There was a woman who took her children onto the train tracks nr Paddington station and they all died together. I believe it was thought that her husband was abusive, and that her family was covering it all up. Now, how many women escape abusive husbands with their children every year, without resorting to killing themselves and the children? So what on earth could have been happening in this woman's life that she felt she had no recourse but to end everything for herself and her children? Who knows? I certainly wouldn't claim to be able to second-guess her.

CatMandu · 30/09/2008 00:01

Did you notice that on the link you posted is a thing that says rate this article? Well I thought that the points some of you've made about what bad journalism this is were spot on, so I rated it. I thought perhaps if everyone who read it rated it very low then they might not continue to write this sort of article. So I rated it a one star out of five and do you know what the overall rating is? - 3 1/2 stars - so that means lots of people think it's great reading this kind of stuff.

There's no hope.

expatinscotland · 30/09/2008 00:02

how bizarre.

just found out one of my mother's dear friends who struggled with very severe bipolar disorder died yesterday from acute liver failure.

30+ years of taking drugs to try to control her illness resulted in worsening Parkinson's Disease and various other serious health problems and ultimately shortened her life.

originally a defector from Romania, her life was much harder than most - her father had 'disappeared' when the Communists took over, she was raised by a grandmother after her mother's own bipolar disease made it impossible for her to care for her, she'd been a rape victim, her husband defected without her knowledge and she was subjected to years of harsh interrogation before being able to immigrate, etc.

she was 63.

but a kinder, more sweet-hearted person than she was you'd be hard-pressed to find.

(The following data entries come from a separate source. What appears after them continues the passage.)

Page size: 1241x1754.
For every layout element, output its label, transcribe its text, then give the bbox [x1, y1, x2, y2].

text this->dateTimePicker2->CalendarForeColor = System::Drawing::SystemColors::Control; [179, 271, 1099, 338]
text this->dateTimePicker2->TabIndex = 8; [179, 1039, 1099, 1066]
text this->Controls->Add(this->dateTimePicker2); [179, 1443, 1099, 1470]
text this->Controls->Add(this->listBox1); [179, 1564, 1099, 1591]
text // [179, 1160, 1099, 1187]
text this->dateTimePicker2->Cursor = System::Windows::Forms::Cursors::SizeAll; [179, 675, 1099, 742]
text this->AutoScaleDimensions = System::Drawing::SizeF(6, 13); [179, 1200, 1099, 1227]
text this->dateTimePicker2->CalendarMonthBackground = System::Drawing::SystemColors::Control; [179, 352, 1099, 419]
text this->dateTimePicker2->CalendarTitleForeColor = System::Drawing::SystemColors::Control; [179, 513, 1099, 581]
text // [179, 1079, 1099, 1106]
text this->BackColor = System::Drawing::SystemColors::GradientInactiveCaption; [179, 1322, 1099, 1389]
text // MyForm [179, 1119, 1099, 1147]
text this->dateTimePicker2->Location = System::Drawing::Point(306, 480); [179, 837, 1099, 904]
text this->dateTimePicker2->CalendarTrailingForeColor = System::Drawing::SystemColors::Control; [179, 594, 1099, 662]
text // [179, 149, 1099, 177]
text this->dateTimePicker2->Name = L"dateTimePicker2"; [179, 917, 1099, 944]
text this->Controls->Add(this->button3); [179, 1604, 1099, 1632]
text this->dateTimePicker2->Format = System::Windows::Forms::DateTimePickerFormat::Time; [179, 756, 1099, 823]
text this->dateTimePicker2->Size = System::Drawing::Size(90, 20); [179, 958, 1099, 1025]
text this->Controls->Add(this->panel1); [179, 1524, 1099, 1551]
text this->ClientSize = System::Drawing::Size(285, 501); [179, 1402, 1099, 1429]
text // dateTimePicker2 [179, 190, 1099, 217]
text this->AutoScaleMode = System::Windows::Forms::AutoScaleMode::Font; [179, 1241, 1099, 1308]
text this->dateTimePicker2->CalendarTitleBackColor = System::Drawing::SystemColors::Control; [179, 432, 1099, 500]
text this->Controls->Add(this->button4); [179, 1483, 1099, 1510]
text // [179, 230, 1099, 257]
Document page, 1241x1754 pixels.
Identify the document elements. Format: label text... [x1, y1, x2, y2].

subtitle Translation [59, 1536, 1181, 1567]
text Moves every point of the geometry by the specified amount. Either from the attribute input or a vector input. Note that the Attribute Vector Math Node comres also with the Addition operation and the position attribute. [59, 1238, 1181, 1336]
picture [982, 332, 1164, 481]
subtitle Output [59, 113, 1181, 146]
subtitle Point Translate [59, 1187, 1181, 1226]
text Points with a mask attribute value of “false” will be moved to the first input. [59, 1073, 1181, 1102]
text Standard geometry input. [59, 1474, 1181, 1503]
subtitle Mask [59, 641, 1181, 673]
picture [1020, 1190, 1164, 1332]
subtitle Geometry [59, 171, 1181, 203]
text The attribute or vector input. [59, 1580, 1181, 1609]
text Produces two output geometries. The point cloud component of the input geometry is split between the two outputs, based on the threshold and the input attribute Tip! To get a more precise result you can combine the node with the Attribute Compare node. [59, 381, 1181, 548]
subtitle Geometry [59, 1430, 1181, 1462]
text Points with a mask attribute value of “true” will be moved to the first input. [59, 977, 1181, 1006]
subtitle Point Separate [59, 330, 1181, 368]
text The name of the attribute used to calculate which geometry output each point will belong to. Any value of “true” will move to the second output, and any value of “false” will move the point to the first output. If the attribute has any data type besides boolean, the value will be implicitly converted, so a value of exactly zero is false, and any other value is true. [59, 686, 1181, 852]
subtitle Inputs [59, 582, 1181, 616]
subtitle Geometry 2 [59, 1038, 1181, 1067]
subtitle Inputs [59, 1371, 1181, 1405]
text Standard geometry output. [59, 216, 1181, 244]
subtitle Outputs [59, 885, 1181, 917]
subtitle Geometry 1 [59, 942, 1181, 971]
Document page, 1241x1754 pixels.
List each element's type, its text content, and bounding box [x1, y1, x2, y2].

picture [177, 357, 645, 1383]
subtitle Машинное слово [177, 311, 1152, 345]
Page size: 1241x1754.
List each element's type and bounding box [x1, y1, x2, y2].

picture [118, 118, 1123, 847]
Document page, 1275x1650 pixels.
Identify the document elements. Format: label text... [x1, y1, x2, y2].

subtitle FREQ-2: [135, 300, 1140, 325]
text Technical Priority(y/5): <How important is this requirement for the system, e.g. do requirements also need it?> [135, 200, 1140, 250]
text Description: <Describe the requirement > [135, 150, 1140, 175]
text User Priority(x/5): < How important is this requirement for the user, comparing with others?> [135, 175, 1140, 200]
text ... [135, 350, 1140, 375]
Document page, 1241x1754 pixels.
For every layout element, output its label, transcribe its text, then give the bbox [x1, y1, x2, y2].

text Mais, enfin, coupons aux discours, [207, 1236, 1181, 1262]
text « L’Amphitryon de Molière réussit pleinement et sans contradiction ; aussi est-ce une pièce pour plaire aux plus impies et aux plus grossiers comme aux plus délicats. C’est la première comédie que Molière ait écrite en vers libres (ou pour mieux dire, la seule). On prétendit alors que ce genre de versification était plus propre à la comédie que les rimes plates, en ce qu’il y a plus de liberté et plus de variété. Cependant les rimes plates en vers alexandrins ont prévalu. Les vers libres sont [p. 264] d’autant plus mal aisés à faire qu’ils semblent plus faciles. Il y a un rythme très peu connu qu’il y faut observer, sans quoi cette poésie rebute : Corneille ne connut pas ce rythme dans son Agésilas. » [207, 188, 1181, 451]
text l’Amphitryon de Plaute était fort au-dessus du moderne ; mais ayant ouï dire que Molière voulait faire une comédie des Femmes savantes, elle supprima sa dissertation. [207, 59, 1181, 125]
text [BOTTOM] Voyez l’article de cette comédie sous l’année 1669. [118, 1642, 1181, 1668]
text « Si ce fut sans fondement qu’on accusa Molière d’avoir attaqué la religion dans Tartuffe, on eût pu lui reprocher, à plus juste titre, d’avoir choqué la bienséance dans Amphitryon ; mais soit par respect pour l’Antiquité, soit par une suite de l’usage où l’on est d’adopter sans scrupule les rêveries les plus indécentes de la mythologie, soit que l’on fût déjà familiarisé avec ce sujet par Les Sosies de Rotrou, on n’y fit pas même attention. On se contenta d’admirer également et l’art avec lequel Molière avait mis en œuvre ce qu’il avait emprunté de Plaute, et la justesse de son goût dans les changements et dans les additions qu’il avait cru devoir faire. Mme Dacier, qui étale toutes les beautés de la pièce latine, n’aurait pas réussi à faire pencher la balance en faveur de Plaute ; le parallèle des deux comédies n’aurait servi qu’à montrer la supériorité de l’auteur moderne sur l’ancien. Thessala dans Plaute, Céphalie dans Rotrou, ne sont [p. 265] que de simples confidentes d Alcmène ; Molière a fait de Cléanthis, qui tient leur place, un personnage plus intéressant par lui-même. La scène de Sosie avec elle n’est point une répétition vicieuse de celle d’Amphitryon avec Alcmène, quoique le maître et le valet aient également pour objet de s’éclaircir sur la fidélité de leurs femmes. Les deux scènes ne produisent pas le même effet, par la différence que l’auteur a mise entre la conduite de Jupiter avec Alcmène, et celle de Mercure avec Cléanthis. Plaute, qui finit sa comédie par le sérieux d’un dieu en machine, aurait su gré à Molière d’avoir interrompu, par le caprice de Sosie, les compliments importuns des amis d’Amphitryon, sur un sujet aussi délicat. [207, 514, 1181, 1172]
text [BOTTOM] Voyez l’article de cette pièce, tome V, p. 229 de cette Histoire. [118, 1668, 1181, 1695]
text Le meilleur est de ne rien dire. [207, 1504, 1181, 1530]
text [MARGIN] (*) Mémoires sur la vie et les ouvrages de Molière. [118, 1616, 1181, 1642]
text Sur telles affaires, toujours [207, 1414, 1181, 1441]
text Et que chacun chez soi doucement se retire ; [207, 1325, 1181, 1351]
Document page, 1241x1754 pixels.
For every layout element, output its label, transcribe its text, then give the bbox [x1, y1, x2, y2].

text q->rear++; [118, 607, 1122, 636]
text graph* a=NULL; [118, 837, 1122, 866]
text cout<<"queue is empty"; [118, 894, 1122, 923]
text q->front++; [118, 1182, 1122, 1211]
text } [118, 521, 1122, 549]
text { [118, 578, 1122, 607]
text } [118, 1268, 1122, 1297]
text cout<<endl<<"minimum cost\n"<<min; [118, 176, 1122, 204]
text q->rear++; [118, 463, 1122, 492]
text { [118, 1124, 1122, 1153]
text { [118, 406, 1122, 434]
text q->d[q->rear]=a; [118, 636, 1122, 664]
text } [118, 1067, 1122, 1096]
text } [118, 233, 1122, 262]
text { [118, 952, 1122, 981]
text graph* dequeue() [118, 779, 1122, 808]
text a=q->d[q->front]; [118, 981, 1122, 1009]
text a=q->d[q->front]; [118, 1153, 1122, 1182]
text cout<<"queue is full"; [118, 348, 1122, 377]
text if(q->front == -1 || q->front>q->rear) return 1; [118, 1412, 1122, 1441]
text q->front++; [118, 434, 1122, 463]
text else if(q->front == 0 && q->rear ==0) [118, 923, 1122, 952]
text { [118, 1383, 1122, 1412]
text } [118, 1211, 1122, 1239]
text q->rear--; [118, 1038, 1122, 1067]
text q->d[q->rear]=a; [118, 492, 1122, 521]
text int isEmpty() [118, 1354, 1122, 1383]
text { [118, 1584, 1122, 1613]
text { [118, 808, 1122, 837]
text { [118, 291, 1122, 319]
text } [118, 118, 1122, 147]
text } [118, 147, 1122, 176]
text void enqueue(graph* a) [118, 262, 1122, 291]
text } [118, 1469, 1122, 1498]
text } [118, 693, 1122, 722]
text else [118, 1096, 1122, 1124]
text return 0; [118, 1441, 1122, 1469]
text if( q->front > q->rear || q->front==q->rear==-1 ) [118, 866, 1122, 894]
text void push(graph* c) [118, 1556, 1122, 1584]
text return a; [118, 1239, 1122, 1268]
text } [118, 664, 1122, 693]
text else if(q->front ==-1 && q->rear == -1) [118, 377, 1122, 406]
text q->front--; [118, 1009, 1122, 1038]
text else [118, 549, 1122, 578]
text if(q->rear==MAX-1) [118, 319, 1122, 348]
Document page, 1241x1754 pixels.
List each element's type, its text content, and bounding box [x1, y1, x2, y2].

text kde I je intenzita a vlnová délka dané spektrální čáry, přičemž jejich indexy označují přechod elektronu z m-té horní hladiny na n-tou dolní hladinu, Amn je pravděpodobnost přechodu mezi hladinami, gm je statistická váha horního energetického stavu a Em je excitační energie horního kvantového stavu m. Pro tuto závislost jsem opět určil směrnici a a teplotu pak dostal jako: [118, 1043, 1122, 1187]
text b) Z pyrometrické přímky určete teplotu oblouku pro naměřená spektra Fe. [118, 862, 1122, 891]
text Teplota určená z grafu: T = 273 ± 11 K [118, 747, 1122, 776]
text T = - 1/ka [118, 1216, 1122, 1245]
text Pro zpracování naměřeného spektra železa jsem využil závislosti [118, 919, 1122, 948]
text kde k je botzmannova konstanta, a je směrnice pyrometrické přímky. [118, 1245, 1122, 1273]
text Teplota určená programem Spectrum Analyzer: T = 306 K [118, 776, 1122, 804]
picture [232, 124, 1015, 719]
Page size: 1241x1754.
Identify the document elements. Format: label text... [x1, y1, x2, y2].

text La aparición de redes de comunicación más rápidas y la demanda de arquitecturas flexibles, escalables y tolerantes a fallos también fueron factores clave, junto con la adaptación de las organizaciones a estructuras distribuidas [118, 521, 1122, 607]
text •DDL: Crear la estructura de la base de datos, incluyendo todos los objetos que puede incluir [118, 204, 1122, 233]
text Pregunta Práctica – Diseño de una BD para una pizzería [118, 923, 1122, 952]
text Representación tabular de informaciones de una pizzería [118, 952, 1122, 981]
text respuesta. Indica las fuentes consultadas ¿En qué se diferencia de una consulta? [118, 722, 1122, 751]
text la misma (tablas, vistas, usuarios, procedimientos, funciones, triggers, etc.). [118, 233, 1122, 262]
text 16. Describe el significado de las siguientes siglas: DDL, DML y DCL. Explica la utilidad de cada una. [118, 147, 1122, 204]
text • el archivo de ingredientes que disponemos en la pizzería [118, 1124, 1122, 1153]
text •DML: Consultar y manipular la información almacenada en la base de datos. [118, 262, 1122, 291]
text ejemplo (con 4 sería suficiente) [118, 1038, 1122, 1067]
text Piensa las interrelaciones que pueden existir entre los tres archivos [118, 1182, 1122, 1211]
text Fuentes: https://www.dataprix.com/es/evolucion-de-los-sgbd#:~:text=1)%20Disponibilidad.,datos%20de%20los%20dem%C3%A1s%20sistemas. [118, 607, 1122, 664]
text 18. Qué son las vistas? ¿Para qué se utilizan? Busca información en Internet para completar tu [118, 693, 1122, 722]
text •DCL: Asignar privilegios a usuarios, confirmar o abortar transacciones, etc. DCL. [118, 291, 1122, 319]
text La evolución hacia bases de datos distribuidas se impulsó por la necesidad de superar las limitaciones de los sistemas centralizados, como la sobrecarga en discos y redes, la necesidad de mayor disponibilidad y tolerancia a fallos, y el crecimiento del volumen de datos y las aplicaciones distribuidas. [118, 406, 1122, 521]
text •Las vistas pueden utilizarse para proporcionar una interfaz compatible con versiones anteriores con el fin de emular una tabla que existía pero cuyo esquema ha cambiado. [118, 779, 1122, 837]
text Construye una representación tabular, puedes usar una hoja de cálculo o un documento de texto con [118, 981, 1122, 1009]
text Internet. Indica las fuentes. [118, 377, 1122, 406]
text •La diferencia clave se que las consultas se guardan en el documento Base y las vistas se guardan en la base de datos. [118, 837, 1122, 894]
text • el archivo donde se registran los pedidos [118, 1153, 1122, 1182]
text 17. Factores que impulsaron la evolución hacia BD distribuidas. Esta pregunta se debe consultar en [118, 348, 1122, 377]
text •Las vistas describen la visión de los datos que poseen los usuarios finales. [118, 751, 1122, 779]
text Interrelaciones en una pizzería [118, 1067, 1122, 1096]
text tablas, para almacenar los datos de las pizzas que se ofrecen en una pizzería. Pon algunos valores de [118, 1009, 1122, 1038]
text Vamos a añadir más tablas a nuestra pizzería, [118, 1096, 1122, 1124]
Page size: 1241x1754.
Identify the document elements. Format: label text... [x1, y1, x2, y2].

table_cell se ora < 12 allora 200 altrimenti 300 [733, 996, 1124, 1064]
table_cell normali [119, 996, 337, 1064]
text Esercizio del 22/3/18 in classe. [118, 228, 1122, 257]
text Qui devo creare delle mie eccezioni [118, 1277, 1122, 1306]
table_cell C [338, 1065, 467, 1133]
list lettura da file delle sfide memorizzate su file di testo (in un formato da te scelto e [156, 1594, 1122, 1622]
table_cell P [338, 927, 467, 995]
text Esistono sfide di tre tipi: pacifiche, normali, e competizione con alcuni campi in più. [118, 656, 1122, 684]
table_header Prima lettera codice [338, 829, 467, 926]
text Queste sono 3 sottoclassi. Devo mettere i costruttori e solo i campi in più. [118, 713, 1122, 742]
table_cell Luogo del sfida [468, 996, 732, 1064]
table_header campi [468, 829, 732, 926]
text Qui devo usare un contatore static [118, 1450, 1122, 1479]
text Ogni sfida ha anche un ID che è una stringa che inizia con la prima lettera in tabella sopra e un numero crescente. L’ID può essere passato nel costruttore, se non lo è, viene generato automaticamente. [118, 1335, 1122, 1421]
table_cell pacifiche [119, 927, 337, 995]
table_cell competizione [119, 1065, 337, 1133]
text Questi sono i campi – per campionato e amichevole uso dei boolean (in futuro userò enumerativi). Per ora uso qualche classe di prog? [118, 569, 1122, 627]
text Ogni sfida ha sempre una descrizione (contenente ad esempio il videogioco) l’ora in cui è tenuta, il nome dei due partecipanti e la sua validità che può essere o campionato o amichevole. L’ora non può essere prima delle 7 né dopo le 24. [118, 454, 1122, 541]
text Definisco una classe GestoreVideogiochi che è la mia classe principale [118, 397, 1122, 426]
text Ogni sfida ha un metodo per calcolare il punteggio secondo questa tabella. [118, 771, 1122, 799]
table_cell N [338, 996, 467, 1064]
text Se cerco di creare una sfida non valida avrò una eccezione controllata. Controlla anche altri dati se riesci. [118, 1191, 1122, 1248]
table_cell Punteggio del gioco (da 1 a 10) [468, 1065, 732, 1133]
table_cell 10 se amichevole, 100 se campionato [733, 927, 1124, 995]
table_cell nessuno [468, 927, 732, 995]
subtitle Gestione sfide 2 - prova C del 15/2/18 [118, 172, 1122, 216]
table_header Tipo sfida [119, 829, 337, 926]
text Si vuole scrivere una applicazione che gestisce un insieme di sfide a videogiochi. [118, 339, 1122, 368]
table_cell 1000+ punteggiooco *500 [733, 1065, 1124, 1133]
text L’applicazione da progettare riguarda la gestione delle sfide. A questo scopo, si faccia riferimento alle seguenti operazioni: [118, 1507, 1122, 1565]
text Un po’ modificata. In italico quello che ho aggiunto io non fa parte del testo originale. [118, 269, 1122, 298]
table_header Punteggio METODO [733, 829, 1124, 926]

when people trot out 'oh, he/she committed this horrible atrocity or murder because they were mentally ill,' i always think of Sylvia.

some people like that are a real insult to the mentally ill.

solidgoldbrass · 30/09/2008 00:06

I think I could feel a little bit of compassion for the mother of the man who did it, trying desperately to find and express compassion for her own son. And I am uneasy about the idea that the murderer's mother is in any way to blame for his crime any more than his ex-partner is to blame for what he did.
And LB I agree that more work is needed on preemptive measures: a good one would be forbidding unsupervised access to XPs where there is a history of violence or controlling behaviour.

Another one would be everyone dumping the idea that sexual jealousy justifies any kind of violence. Women whose DC are killed by XPs often find themselves blamed for having had sex outside the marriage (whether they did or did not, whether the XP was insanely jealous and believed, wrongly that his DW was having sex elsewhere or whether the woman started seeing someone else after the original relationship ended). ANd yet people both on MN and elsewhere sometimes encourage and cheer those who respond to a partner's having sex elsewhere with violence, assault or destruction of property. It's NEVER ok to beat your partner for infidelity, or to assault the OW/OM, or to smash up your partner's property to 'punish' him or her.

dittany · 30/09/2008 00:15

This reply has been deleted

Message withdrawn at poster's request.

solidgoldbrass · 30/09/2008 00:35

Agree, Dittany. (Though whether the mother of this particular scumbag actually said what was reported without at least a lot of leading questions is another matter, given the willingness of the tabloids to blame anyone but the perpetrator in cases like this). While it is a good thing for children to see both parents after a couple-relationship has ended, that changes when the reson for the breach is abuse, violence or controlling behaviour. A person who hates their former partner is not a good or safe parent to the children of that relationship, no matter what the former partner may have done WRT to the failed couple-relationship.